Provided material section start

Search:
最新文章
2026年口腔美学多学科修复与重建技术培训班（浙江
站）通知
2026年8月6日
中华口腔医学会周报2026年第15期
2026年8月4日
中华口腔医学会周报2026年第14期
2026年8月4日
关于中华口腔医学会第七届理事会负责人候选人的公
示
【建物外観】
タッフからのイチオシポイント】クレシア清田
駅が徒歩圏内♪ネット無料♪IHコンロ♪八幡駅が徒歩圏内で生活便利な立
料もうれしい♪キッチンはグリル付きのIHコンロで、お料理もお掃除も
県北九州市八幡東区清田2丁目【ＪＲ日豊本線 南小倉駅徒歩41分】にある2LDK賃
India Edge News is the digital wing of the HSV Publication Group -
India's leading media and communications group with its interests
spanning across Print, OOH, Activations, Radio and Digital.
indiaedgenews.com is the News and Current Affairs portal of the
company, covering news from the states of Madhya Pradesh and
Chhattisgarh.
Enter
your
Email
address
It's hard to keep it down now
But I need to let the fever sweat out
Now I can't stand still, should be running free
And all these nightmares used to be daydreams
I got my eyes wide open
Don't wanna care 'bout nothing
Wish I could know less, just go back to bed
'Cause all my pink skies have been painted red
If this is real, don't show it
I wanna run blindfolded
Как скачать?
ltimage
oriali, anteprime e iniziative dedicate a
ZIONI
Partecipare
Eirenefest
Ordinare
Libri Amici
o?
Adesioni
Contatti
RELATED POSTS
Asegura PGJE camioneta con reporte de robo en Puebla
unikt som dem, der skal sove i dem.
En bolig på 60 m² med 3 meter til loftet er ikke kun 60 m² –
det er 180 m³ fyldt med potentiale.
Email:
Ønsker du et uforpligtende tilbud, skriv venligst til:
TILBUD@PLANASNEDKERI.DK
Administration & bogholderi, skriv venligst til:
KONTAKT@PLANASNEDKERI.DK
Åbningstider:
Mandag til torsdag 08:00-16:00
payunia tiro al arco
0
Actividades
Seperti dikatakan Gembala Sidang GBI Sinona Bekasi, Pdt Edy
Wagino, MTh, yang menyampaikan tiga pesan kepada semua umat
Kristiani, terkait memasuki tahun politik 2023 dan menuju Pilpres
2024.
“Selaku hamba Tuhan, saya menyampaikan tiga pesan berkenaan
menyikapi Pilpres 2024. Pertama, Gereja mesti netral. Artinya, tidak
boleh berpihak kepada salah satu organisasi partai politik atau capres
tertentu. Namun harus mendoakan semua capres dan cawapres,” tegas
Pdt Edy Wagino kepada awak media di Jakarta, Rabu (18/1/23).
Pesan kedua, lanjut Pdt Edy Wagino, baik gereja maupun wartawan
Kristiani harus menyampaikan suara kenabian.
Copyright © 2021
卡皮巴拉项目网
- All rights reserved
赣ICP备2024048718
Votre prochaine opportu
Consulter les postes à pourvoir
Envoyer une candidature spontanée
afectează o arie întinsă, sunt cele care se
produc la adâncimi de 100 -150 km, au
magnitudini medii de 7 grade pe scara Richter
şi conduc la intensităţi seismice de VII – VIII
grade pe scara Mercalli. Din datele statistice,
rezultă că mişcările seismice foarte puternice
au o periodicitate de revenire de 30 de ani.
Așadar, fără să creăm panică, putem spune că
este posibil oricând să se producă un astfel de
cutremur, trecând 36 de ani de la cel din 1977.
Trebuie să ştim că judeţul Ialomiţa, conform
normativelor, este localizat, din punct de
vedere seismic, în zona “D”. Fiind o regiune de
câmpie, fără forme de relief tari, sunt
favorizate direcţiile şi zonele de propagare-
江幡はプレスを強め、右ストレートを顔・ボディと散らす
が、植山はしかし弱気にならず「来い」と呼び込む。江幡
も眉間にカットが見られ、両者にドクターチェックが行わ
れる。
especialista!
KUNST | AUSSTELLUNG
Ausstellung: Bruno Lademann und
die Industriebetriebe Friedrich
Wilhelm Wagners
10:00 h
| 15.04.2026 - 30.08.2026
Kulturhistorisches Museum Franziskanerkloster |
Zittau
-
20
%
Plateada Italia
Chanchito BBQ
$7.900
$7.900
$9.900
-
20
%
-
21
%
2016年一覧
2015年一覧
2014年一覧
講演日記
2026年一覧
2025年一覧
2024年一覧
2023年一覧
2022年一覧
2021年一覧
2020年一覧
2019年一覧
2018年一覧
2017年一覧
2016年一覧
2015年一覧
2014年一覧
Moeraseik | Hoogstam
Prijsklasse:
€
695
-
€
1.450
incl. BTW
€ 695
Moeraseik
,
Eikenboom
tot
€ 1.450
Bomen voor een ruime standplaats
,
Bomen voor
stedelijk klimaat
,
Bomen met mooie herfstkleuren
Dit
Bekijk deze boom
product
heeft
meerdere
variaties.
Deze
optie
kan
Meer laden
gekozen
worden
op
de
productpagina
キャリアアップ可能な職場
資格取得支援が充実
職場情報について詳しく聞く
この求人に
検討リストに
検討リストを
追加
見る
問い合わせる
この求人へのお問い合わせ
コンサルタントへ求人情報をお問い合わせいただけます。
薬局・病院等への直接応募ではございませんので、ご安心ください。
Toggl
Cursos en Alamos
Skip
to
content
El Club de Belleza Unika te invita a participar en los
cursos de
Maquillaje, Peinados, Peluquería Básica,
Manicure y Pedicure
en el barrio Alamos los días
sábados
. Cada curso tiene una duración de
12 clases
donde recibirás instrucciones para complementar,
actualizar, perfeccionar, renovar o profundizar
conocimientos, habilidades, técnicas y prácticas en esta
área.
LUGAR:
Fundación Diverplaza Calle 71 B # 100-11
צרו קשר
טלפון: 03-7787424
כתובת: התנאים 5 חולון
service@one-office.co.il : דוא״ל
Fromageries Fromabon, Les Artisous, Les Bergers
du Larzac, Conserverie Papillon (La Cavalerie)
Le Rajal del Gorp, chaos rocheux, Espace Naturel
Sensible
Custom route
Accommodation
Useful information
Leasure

Provided material section end

Exercise objective =>
Copy every line of the data above without changing anything.

Reply =>
Search:
最新文章
2026年口腔美学多学科修复与重建技术培训班（浙江
站）通知
2026年8月6日
中华口腔医学会周报2026年第15期
2026年8月4日
中华口腔医学会周报2026年第14期
2026年8月4日
关于中华口腔医学会第七届理事会负责人候选人的公
示
【建物外観】
タッフからのイチオシポイント】クレシア清田
駅が徒歩圏内♪ネット無料♪IHコンロ♪八幡駅が徒歩圏内で生活便利な立
料もうれしい♪キッチンはグリル付きのIHコンロで、お料理もお掃除も
県北九州市八幡東区清田2丁目【ＪＲ日豊本線 南小倉駅徒歩41分】にある2LDK賃
India Edge News is the digital wing of the HSV Publication Group -
India's leading media and communications group with its interests
spanning across Print, OOH, Activations, Radio and Digital.
indiaedgenews.com is the News and Current Affairs portal of the
company, covering news from the states of Madhya Pradesh and
Chhattisgarh.
Enter
your
Email
address
It's hard to keep it down now
But I need to let the fever sweat out
Now I can't stand still, should be running free
And all these nightmares used to be daydreams
I got my eyes wide open
Don't wanna care 'bout nothing
Wish I could know less, just go back to bed
'Cause all my pink skies have been painted red
If this is real, don't show it
I wanna run blindfolded
Как скачать?
ltimage
oriali, anteprime e iniziative dedicate a
ZIONI
Partecipare
Eirenefest
Ordinare
Libri Amici
o?
Adesioni
Contatti
RELATED POSTS
Asegura PGJE camioneta con reporte de robo en Puebla
unikt som dem, der skal sove i dem.
En bolig på 60 m² med 3 meter til loftet er ikke kun 60 m² –
det er 180 m³ fyldt med potentiale.
Email:
Ønsker du et uforpligtende tilbud, skriv venligst til:
TILBUD@PLANASNEDKERI.DK
Administration & bogholderi, skriv venligst til:
KONTAKT@PLANASNEDKERI.DK
Åbningstider:
Mandag til torsdag 08:00-16:00
payunia tiro al arco
0
Actividades
Seperti dikatakan Gembala Sidang GBI Sinona Bekasi, Pdt Edy
Wagino, MTh, yang menyampaikan tiga pesan kepada semua umat
Kristiani, terkait memasuki tahun politik 2023 dan menuju Pilpres
2024.
“Selaku hamba Tuhan, saya menyampaikan tiga pesan berkenaan
menyikapi Pilpres 2024. Pertama, Gereja mesti netral. Artinya, tidak
boleh berpihak kepada salah satu organisasi partai politik atau capres
tertentu. Namun harus mendoakan semua capres dan cawapres,” tegas
Pdt Edy Wagino kepada awak media di Jakarta, Rabu (18/1/23).
Pesan kedua, lanjut Pdt Edy Wagino, baik gereja maupun wartawan
Kristiani harus menyampaikan suara kenabian.
Copyright © 2021
卡皮巴拉项目网
- All rights reserved
赣ICP备2024048718
Votre prochaine opportu
Consulter les postes à pourvoir
Envoyer une candidature spontanée
afectează o arie întinsă, sunt cele care se
produc la adâncimi de 100 -150 km, au
magnitudini medii de 7 grade pe scara Richter
şi conduc la intensităţi seismice de VII – VIII
grade pe scara Mercalli. Din datele statistice,
rezultă că mişcările seismice foarte puternice
au o periodicitate de revenire de 30 de ani.
Așadar, fără să creăm panică, putem spune că
este posibil oricând să se producă un astfel de
cutremur, trecând 36 de ani de la cel din 1977.
Trebuie să ştim că judeţul Ialomiţa, conform
normativelor, este localizat, din punct de
vedere seismic, în zona “D”. Fiind o regiune de
câmpie, fără forme de relief tari, sunt
favorizate direcţiile şi zonele de propagare-
江幡はプレスを強め、右ストレートを顔・ボディと散らす
が、植山はしかし弱気にならず「来い」と呼び込む。江幡
も眉間にカットが見られ、両者にドクターチェックが行わ
れる。
especialista!
KUNST | AUSSTELLUNG
Ausstellung: Bruno Lademann und
die Industriebetriebe Friedrich
Wilhelm Wagners
10:00 h
| 15.04.2026 - 30.08.2026
Kulturhistorisches Museum Franziskanerkloster |
Zittau
-
20
%
Plateada Italia
Chanchito BBQ
$7.900
$7.900
$9.900
-
20
%
-
21
%
2016年一覧
2015年一覧
2014年一覧
講演日記
2026年一覧
2025年一覧
2024年一覧
2023年一覧
2022年一覧
2021年一覧
2020年一覧
2019年一覧
2018年一覧
2017年一覧
2016年一覧
2015年一覧
2014年一覧
Moeraseik | Hoogstam
Prijsklasse:
€
695
-
€
1.450
incl. BTW
€ 695
Moeraseik
,
Eikenboom
tot
€ 1.450
Bomen voor een ruime standplaats
,
Bomen voor
stedelijk klimaat
,
Bomen met mooie herfstkleuren
Dit
Bekijk deze boom
product
heeft
meerdere
variaties.
Deze
optie
kan
Meer laden
gekozen
worden
op
de
productpagina
キャリアアップ可能な職場
資格取得支援が充実
職場情報について詳しく聞く
この求人に
検討リストに
検討リストを
追加
見る
問い合わせる
この求人へのお問い合わせ
コンサルタントへ求人情報をお問い合わせいただけます。
薬局・病院等への直接応募ではございませんので、ご安心ください。
Toggl
Cursos en Alamos
Skip
to
content
El Club de Belleza Unika te invita a participar en los
cursos de
Maquillaje, Peinados, Peluquería Básica,
Manicure y Pedicure
en el barrio Alamos los días
sábados
. Cada curso tiene una duración de
12 clases
donde recibirás instrucciones para complementar,
actualizar, perfeccionar, renovar o profundizar
conocimientos, habilidades, técnicas y prácticas en esta
área.
LUGAR:
Fundación Diverplaza Calle 71 B # 100-11
צרו קשר
טלפון: 03-7787424
כתובת: התנאים 5 חולון
service@one-office.co.il : דוא״ל
Fromageries Fromabon, Les Artisous, Les Bergers
du Larzac, Conserverie Papillon (La Cavalerie)
Le Rajal del Gorp, chaos rocheux, Espace Naturel
Sensible
Custom route
Accommodation
Useful information
Leasure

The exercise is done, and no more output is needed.